Oh wise and all knowing Magic 8-Ball, will KoB’s reign of terror over the mostly peaceful Adorable Deplorables come to a just end? Hack Stone would be a kind and benevolent Dictator over the unwashed masses if installed as First Commenter for This Ain’t Hell Weekend Open Thread for December 2, 2022.

In the event that the vast right conspiracy prevails and usurps Hack Stone’s rightful place as first commenter, Hack Stone will display the grace expected of him, and in show of his willingness to work with the current administration, he will dispatch an illegal immigrant hailing from Canada residing in the Bay Area to perform some home improvements at 02:00 at the home of the current title holder.

Hack Stone

He shoots, he scores.

Now avert your gaze!

Hack Stone

Will Hack score the first three comments?


Looking at the RR Thread and not keeping my eyes on the prize at hand. Coirses…Foiled by a Crayon eating Deplorable! The Oirley Birdy catched the worm. The Crown and the Trappings, Good Sir. Well played! Don’t leave a mess on the Throne. I’ll be back.

Hack Stone

You’re fault for not discovering that they always throw up a bunch of new threads right before 15:00 on Friday to distract the Adorable Deplorables. Didn’t work on Hack, he has an attention problem.

### TASK DIRECTIONS
Quote the entire comment thread word for word. The records come from a separate source, not from the comment thread.

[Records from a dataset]
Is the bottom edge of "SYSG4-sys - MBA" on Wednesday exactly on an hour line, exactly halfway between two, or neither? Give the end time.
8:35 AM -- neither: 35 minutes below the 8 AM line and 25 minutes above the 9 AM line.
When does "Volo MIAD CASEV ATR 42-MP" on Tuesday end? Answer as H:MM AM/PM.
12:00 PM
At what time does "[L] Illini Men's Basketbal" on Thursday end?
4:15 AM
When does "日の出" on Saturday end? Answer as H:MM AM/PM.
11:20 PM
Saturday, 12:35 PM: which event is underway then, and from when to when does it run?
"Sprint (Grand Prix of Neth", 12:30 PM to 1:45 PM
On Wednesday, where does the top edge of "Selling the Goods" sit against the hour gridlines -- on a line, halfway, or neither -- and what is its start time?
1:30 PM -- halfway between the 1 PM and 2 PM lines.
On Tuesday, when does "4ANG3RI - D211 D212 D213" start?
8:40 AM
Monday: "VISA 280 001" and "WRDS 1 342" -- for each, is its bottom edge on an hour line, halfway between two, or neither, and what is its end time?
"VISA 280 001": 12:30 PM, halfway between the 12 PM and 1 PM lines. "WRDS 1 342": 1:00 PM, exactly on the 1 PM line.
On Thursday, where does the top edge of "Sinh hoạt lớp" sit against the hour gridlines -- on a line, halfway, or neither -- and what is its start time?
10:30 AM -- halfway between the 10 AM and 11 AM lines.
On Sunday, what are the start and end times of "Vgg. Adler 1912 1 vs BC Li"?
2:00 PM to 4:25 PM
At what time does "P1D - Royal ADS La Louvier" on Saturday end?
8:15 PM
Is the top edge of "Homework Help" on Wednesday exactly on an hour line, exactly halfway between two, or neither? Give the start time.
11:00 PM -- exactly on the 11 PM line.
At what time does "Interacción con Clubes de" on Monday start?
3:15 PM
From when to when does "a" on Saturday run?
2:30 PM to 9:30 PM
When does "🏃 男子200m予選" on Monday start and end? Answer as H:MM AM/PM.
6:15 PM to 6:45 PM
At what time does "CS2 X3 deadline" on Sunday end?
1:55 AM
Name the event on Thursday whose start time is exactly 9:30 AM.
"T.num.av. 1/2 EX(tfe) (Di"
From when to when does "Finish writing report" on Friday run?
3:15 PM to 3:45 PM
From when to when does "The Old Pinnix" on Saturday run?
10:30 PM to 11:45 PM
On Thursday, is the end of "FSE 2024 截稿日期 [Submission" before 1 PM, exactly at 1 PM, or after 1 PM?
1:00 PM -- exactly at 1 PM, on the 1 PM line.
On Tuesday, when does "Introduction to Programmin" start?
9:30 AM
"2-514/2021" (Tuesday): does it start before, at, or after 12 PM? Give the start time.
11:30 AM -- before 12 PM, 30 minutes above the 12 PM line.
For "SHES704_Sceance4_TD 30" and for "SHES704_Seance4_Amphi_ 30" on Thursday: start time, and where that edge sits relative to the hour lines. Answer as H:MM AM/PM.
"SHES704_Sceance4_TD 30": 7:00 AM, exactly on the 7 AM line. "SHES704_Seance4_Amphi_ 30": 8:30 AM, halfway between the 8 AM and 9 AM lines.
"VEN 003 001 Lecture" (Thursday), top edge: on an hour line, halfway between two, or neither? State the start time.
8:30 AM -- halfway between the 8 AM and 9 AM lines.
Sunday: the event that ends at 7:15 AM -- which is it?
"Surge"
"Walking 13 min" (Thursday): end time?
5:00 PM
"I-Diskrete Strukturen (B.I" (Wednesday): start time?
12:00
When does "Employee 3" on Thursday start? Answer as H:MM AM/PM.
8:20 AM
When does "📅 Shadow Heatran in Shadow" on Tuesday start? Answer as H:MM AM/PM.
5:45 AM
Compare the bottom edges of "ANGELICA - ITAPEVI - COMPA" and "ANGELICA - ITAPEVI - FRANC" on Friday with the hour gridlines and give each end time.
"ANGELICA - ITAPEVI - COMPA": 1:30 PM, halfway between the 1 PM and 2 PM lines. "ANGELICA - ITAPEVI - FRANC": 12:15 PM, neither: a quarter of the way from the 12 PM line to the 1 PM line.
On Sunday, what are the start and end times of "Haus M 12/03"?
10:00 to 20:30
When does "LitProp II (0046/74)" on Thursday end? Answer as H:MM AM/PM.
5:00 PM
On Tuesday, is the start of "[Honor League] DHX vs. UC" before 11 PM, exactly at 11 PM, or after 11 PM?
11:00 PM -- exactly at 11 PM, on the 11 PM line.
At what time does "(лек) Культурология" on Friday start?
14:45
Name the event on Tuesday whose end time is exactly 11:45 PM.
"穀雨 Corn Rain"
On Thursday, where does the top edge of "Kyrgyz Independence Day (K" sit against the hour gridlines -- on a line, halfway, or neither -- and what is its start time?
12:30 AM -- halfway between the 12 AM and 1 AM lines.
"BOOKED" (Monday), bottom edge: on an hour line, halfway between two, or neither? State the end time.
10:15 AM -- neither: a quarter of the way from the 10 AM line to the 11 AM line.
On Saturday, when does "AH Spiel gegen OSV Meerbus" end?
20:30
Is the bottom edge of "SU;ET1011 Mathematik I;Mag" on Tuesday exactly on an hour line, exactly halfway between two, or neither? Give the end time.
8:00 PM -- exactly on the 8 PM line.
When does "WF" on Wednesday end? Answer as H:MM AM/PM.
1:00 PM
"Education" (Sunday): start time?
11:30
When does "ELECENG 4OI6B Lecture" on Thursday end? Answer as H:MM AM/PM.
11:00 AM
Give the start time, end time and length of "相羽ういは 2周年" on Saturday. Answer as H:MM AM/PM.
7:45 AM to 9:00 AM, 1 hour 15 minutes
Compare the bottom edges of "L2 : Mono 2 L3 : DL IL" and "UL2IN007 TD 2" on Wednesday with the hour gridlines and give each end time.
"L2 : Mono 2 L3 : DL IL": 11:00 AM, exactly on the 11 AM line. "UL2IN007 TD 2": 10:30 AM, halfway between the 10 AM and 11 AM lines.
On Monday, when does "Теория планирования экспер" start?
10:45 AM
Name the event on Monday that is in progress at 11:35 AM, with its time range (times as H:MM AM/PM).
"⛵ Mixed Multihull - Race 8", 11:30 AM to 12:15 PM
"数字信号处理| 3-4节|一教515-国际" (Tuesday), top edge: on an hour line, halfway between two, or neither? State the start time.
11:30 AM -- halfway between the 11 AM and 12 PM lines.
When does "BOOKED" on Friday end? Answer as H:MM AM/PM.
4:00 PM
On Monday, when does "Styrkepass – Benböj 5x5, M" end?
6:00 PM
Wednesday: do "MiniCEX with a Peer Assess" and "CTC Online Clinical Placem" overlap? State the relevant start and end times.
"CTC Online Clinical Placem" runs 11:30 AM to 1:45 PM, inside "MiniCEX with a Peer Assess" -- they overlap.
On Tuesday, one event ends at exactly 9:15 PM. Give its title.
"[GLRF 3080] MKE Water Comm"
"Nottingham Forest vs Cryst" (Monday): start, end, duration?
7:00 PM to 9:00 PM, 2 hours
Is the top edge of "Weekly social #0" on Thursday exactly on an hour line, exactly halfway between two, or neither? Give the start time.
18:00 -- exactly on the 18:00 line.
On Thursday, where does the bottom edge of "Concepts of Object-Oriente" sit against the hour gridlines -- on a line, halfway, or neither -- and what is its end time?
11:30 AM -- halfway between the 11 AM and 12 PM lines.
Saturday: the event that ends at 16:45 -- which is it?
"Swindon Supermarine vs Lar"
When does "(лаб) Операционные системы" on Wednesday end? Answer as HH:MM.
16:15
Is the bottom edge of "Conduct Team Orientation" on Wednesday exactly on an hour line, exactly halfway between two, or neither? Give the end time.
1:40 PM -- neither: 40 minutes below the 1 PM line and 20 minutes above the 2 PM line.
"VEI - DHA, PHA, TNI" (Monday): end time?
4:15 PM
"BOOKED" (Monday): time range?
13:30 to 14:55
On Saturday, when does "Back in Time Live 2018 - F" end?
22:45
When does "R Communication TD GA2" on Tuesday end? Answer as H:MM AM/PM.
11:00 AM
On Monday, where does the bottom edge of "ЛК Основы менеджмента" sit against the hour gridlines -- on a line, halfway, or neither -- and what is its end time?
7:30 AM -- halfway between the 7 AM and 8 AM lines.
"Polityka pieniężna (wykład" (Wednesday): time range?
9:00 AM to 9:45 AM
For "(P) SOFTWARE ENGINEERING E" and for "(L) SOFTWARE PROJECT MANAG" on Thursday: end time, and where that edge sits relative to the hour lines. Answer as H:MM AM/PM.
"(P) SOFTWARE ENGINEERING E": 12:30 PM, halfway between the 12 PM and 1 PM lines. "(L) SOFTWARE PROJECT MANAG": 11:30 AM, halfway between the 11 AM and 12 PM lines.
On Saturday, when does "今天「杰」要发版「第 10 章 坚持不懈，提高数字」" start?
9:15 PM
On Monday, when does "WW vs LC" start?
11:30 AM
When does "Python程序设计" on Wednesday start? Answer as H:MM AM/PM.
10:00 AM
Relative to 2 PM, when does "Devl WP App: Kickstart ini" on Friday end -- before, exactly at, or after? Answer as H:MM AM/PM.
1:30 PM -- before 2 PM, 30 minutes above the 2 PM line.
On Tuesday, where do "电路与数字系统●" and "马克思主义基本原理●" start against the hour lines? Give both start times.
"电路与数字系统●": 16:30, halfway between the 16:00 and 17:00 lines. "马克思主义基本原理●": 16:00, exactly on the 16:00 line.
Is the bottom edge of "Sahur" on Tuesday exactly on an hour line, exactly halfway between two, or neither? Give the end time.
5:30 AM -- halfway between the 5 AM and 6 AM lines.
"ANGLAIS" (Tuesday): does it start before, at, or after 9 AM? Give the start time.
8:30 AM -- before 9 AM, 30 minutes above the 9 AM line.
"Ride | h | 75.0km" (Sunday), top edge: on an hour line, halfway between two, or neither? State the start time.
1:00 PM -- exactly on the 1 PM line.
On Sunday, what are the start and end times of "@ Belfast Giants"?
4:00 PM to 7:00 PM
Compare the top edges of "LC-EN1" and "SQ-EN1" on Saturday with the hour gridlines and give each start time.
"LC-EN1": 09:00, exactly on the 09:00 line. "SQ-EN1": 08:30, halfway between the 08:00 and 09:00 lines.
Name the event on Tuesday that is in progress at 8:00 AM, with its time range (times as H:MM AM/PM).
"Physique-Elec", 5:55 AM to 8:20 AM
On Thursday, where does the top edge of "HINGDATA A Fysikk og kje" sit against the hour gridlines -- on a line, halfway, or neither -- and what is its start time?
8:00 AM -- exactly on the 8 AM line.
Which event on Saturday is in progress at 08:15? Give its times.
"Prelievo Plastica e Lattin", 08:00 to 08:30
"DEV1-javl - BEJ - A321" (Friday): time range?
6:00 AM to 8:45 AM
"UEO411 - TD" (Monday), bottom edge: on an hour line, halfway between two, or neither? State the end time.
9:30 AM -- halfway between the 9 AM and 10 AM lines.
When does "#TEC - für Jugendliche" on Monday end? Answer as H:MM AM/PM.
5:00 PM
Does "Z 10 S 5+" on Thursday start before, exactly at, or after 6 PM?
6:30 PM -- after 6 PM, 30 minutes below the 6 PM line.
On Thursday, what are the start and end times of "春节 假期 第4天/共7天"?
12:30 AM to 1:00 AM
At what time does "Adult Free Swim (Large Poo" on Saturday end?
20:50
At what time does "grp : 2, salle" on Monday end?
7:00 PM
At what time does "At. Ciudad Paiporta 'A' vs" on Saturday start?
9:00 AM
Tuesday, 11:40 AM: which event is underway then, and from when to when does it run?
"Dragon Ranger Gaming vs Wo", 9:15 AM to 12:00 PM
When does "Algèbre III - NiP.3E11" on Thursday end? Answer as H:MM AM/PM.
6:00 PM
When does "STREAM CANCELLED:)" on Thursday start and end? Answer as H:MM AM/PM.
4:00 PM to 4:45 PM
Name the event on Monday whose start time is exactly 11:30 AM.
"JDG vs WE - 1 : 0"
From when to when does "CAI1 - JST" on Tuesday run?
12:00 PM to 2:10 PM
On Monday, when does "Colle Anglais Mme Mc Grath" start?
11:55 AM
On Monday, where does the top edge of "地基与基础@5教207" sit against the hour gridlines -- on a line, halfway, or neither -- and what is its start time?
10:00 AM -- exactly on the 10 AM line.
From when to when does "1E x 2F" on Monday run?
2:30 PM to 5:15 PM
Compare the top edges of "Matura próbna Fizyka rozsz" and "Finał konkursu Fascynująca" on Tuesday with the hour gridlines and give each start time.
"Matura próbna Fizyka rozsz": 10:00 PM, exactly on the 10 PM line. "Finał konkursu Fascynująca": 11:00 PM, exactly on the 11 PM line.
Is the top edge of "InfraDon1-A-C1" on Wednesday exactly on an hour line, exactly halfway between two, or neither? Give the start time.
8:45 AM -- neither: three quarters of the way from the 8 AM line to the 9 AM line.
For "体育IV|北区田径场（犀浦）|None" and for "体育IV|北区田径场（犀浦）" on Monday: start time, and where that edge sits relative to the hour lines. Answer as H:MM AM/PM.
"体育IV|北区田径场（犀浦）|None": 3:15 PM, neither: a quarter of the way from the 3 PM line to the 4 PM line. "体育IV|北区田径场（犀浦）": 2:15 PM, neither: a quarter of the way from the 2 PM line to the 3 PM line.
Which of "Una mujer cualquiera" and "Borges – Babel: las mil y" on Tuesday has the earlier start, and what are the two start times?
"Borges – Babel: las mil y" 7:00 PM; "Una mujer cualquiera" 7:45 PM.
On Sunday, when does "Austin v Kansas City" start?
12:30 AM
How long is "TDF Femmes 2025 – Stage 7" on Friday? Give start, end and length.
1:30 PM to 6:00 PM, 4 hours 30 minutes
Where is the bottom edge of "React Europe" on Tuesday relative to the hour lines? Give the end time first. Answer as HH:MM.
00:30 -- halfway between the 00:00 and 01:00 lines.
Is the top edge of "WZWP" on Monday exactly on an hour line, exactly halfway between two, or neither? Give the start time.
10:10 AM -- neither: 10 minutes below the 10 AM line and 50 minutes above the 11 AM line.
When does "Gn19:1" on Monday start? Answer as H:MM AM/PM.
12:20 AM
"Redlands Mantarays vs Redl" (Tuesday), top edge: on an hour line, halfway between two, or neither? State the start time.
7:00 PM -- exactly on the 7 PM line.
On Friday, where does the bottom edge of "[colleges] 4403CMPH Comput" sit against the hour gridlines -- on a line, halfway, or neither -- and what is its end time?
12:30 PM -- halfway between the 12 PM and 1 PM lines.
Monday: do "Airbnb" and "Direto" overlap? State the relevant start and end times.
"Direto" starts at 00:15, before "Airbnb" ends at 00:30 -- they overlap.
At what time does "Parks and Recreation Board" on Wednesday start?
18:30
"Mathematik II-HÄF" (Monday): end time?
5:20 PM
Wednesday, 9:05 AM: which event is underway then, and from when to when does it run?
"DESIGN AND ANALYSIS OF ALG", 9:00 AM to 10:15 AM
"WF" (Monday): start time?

### SOLVED EXERCISE
Oh wise and all knowing Magic 8-Ball, will KoB’s reign of terror over the mostly peaceful Adorable Deplorables come to a just end? Hack Stone would be a kind and benevolent Dictator over the unwashed masses if installed as First Commenter for This Ain’t Hell Weekend Open Thread for December 2, 2022.

In the event that the vast right conspiracy prevails and usurps Hack Stone’s rightful place as first commenter, Hack Stone will display the grace expected of him, and in show of his willingness to work with the current administration, he will dispatch an illegal immigrant hailing from Canada residing in the Bay Area to perform some home improvements at 02:00 at the home of the current title holder.

Hack Stone

He shoots, he scores.

Now avert your gaze!

Hack Stone

Will Hack score the first three comments?


Looking at the RR Thread and not keeping my eyes on the prize at hand. Coirses…Foiled by a Crayon eating Deplorable! The Oirley Birdy catched the worm. The Crown and the Trappings, Good Sir. Well played! Don’t leave a mess on the Throne. I’ll be back.

Hack Stone

You’re fault for not discovering that they always throw up a bunch of new threads right before 15:00 on Friday to distract the Adorable Deplorables. Didn’t work on Hack, he has an attention problem.